:: Work required ::
Of the entries that follow, how many lines hold the string "theo"? Write the number and nothing more.

:: Source material ::
=== Section Start ===
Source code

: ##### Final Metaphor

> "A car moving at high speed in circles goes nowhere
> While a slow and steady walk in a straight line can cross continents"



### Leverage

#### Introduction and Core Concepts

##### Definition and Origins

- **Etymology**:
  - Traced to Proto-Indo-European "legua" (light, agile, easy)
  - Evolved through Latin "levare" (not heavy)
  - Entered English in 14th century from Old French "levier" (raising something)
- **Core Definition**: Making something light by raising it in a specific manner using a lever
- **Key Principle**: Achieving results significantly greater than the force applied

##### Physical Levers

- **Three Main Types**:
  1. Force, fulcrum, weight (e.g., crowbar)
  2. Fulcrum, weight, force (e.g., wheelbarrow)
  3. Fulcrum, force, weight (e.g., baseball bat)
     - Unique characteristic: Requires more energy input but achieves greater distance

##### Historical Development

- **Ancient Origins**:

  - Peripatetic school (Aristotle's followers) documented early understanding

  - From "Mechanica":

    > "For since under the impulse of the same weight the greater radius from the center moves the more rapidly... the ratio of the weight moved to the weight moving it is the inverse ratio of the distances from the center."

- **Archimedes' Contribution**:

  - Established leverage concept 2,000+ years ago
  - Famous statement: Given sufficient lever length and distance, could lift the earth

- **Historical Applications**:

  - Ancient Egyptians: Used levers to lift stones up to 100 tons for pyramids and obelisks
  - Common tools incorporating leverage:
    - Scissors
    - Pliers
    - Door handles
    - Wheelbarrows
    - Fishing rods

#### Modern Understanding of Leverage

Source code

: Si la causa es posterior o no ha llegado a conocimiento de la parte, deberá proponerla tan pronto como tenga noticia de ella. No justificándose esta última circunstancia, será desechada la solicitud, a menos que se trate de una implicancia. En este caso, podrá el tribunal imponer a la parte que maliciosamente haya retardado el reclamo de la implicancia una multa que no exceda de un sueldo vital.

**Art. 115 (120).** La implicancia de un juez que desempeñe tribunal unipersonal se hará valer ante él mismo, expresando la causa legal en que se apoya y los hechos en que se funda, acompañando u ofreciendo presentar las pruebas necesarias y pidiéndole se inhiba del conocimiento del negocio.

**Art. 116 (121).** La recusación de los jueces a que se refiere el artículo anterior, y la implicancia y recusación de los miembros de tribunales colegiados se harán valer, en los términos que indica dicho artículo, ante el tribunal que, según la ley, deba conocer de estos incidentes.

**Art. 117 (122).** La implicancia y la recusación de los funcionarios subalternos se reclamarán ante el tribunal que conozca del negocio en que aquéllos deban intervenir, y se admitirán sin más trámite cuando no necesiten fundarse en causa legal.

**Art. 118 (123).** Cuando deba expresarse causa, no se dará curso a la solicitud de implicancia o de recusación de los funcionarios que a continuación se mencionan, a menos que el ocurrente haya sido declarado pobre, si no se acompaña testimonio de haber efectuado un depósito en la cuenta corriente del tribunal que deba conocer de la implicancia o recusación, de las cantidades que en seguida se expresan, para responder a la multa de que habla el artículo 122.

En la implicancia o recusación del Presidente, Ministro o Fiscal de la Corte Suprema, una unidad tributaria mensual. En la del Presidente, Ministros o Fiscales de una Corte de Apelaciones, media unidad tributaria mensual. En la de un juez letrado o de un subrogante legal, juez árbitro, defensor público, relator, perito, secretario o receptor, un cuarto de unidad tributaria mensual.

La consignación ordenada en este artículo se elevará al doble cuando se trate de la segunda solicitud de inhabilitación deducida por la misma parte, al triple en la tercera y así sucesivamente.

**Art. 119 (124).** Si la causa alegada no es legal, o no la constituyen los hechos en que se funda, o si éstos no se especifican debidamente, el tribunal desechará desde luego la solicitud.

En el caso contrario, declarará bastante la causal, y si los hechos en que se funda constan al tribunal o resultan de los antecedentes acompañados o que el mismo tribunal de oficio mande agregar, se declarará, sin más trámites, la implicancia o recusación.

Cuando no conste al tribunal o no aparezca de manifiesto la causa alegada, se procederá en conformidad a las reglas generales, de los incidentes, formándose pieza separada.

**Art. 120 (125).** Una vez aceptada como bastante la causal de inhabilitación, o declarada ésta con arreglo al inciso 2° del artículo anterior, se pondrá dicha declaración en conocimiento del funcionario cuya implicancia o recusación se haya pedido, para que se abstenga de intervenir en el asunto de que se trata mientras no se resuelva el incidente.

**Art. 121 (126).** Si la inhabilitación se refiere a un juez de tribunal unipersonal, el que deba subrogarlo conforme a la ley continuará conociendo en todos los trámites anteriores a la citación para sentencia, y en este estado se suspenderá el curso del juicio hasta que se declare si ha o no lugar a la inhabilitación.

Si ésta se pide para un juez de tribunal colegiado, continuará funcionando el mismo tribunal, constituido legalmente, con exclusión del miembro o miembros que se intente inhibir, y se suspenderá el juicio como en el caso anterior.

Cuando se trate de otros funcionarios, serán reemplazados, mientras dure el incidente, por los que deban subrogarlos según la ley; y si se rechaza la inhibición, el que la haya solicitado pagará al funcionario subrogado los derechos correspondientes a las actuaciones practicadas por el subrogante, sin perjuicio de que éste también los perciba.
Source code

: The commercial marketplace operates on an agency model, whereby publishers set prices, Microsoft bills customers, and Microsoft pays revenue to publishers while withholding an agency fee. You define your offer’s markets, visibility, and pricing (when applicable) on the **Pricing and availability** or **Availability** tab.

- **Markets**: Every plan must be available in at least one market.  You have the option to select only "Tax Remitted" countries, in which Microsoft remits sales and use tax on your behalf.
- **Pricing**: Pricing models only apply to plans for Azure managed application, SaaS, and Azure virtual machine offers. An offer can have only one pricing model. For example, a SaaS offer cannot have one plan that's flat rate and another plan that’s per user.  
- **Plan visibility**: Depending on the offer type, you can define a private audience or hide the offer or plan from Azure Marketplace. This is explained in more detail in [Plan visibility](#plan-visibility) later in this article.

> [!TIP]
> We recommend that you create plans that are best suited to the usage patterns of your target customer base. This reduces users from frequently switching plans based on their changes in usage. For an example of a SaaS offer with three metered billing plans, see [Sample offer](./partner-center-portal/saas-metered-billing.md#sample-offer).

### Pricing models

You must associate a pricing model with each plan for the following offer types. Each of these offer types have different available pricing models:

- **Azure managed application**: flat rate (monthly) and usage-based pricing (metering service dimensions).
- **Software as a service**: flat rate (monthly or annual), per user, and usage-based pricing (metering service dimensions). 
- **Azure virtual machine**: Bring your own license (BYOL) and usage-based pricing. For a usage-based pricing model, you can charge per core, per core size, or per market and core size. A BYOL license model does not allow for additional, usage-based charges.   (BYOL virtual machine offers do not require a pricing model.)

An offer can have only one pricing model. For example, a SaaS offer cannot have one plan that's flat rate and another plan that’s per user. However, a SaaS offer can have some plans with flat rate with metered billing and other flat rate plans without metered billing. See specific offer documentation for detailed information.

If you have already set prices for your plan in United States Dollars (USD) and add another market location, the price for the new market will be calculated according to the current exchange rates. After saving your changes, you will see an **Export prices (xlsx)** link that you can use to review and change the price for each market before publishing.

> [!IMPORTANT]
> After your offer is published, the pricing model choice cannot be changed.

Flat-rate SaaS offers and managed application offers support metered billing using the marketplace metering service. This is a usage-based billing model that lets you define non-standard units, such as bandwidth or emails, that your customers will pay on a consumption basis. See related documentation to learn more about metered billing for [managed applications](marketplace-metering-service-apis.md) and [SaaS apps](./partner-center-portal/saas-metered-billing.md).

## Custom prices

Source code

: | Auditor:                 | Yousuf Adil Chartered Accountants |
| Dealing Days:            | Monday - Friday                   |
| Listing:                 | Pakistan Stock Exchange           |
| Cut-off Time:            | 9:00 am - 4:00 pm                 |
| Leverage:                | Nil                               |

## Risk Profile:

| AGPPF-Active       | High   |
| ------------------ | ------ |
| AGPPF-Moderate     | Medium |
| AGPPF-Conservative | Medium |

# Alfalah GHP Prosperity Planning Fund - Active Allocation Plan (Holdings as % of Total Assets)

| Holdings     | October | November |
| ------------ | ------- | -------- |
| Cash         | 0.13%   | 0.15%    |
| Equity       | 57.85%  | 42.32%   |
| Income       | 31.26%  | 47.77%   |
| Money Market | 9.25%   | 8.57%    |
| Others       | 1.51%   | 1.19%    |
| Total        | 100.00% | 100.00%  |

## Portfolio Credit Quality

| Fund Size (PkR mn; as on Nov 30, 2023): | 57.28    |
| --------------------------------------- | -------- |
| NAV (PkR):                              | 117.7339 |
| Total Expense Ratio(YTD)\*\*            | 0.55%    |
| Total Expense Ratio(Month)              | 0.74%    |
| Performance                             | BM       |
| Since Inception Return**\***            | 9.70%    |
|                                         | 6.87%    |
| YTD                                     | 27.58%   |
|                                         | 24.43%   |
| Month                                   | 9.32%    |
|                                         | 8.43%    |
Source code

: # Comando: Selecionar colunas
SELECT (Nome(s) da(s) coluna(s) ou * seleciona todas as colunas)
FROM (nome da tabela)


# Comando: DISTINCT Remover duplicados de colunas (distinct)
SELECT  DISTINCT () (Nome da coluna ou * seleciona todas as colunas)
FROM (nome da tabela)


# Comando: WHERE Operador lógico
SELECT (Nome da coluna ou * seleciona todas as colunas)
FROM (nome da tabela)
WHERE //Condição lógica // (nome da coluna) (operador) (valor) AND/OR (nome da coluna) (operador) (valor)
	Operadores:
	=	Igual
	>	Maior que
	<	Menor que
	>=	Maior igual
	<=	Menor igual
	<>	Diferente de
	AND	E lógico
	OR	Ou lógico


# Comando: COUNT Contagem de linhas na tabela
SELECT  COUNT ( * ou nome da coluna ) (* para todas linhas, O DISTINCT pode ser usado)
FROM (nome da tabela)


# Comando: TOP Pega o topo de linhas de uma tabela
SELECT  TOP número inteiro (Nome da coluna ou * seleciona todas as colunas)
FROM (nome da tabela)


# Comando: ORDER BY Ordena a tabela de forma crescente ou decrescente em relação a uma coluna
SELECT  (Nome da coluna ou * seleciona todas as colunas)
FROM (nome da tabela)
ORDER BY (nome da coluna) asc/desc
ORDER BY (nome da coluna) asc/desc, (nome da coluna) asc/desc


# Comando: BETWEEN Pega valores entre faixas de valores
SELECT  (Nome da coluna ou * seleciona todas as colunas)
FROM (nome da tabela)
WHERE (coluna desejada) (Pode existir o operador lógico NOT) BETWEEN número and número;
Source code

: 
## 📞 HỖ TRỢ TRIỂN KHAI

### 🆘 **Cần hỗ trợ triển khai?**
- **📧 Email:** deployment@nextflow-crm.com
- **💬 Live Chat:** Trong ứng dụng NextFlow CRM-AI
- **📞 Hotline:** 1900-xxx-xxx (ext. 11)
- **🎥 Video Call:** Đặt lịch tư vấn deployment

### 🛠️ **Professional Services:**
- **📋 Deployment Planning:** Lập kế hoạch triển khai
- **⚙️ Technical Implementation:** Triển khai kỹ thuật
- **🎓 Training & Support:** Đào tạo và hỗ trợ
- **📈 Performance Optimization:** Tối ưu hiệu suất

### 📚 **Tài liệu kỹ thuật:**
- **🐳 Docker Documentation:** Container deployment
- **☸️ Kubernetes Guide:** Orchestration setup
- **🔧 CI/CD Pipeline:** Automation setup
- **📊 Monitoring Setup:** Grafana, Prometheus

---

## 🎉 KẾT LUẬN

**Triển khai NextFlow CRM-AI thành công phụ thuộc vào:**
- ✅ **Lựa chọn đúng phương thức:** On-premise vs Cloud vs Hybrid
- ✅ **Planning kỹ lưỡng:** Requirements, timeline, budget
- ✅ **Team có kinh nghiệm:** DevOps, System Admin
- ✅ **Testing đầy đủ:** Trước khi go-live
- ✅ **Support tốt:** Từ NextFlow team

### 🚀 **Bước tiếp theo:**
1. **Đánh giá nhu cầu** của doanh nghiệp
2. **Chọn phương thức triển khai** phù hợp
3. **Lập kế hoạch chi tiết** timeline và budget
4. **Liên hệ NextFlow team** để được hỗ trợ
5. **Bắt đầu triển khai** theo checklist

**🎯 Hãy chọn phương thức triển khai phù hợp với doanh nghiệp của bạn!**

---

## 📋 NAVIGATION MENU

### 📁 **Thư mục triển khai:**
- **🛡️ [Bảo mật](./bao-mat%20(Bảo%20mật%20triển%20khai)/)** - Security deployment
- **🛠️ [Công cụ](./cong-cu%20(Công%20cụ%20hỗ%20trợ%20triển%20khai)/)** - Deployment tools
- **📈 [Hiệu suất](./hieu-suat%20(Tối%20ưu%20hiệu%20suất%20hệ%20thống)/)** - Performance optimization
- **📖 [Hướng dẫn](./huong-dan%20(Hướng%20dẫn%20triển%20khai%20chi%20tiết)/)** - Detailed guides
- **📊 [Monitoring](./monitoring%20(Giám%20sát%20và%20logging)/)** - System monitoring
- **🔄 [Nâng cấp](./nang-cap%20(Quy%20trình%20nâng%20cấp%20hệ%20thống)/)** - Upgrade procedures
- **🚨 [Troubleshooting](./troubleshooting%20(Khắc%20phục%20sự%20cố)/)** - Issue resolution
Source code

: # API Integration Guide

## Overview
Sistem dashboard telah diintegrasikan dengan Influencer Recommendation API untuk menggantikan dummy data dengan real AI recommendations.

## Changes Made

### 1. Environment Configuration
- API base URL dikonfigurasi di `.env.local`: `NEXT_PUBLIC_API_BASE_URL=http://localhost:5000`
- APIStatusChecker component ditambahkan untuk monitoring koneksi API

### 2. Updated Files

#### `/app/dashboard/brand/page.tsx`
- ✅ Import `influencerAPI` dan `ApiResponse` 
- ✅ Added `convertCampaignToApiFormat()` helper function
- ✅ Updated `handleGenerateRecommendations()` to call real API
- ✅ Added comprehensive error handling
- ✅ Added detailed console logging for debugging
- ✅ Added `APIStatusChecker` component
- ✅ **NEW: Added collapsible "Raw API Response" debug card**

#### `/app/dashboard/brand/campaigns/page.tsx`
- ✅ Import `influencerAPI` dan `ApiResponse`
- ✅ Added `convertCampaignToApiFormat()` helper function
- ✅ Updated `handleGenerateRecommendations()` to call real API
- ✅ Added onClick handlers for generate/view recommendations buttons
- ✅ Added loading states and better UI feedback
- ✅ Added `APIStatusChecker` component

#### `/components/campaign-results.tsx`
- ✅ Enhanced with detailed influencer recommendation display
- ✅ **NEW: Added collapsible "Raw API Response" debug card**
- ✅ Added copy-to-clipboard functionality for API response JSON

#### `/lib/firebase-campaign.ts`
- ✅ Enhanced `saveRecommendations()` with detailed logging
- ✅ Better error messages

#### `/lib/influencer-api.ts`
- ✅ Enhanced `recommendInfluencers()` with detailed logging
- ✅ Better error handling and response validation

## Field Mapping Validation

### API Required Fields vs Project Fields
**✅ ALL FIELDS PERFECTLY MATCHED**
=== Section End ===
:: Output ::
2